Three hours later, she was behind the wheel of a nondescript four-year-old blue Chevy Corsica heading toward Frederick, Maryland, on I-270. She’d done it! She’d made it out of Washington. The car had cost more than it should have, but she didn’t care because nobody could link it with Cornelia Case.

She tried to relax her cramped fingers, but she couldn’t. The alarm would have been raised at the White House by now, and it was time to make her call. As she got off at the next ramp, she couldn’t remember how long it had been since she’d driven on a freeway. Sometimes she took the wheel when she was on Nantucket or at Camp David, but seldom otherwise.

She spotted a convenience store on her left, pulled in, then got out of the car and made her way to a pay phone mounted on the side. She was accustomed to the efficiency of the White House operators, and she had to read the directions carefully. Finally, she punched in the number of the most private of the Oval Office telephone lines, the one she knew couldn’t be intercepted.
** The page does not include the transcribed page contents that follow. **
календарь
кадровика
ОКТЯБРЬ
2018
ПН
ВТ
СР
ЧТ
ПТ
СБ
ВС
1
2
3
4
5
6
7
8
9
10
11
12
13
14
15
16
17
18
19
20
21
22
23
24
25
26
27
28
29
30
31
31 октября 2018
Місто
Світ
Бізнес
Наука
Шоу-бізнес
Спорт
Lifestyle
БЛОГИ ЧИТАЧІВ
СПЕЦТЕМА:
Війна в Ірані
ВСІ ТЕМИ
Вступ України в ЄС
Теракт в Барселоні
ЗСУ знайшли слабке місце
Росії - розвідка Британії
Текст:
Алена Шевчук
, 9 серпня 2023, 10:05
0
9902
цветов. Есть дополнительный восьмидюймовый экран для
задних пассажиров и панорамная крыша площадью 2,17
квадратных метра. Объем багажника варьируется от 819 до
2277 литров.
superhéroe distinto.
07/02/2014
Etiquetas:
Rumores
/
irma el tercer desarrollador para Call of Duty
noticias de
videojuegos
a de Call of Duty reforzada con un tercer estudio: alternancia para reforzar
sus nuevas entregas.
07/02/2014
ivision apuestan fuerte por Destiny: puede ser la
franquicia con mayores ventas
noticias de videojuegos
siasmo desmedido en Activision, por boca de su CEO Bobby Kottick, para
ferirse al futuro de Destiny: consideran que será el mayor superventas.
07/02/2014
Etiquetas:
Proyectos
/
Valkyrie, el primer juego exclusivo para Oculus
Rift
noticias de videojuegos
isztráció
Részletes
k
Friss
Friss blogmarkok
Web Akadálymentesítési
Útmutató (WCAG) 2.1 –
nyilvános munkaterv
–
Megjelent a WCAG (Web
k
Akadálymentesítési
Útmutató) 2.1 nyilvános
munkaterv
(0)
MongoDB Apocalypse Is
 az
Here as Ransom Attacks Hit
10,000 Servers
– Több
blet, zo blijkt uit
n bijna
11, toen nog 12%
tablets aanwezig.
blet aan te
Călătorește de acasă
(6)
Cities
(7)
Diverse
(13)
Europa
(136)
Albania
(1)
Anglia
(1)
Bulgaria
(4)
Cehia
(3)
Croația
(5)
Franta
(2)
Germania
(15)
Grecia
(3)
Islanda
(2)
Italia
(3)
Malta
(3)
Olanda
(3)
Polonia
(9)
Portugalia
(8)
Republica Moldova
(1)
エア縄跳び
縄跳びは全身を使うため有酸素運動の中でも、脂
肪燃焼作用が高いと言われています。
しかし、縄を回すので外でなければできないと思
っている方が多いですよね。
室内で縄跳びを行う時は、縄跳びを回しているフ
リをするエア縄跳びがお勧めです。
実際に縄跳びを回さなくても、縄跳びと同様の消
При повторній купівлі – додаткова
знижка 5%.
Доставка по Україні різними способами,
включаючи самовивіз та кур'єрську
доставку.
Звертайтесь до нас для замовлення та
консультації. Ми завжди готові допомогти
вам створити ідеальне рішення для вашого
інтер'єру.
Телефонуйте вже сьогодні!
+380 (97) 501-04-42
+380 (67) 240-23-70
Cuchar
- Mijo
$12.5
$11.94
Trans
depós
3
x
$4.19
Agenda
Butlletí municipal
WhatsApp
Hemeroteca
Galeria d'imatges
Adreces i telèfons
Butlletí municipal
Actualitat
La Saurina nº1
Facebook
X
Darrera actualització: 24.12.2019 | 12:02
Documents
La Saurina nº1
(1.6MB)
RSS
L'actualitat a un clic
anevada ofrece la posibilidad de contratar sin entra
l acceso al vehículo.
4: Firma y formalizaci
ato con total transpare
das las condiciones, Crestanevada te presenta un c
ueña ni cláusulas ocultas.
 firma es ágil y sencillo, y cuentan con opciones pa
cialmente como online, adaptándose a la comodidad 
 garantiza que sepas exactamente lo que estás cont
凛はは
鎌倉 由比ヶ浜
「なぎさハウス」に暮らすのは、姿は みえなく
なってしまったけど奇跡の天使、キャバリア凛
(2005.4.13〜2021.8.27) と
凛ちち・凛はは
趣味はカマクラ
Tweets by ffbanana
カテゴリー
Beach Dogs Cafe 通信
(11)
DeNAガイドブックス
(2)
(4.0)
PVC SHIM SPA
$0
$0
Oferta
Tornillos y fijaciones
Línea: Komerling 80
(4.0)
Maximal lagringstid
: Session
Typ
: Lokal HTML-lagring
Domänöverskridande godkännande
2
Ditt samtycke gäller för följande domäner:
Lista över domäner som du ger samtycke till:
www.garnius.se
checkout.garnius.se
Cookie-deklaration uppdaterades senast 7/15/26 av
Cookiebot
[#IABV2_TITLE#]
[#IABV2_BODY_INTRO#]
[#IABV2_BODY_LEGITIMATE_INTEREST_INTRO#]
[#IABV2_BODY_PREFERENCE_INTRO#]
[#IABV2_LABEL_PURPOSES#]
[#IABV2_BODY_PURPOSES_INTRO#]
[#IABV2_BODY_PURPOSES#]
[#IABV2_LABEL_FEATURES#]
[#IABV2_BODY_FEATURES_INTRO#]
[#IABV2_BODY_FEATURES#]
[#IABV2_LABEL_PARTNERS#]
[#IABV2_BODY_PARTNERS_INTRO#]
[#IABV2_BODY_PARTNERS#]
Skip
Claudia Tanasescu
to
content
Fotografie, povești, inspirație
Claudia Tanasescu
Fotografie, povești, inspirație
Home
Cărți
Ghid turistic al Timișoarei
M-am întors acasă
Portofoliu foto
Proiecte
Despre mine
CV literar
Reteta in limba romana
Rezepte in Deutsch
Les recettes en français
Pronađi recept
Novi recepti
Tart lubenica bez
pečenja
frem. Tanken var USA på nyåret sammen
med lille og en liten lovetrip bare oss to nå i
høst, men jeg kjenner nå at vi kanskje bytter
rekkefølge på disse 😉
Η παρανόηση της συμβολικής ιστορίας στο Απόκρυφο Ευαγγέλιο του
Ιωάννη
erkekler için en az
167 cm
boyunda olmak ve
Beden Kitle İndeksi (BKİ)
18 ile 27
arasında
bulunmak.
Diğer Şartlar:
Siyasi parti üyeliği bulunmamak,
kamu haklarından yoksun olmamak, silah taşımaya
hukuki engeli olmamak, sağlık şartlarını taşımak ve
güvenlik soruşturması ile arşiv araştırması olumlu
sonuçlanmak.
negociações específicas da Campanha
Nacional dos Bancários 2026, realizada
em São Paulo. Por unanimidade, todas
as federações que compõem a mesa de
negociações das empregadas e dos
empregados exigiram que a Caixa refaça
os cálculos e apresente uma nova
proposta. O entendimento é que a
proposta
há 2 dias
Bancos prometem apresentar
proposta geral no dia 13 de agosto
The President himself answered on the second ring. “Yes?”

“It’s Nealy.”

“For God’s sake, where are you? Are you all right?”

The urgency in his voice told her she’d made the right decision by not delaying this call. Her letter had obviously been found, but no one at the White House could be certain she hadn’t written it under duress, and she didn’t want to raise more of an alarm than she had to.

“I’m fine. Never been better. And the letter’s genuine, Mr. President. Nobody was holding a gun to my head.”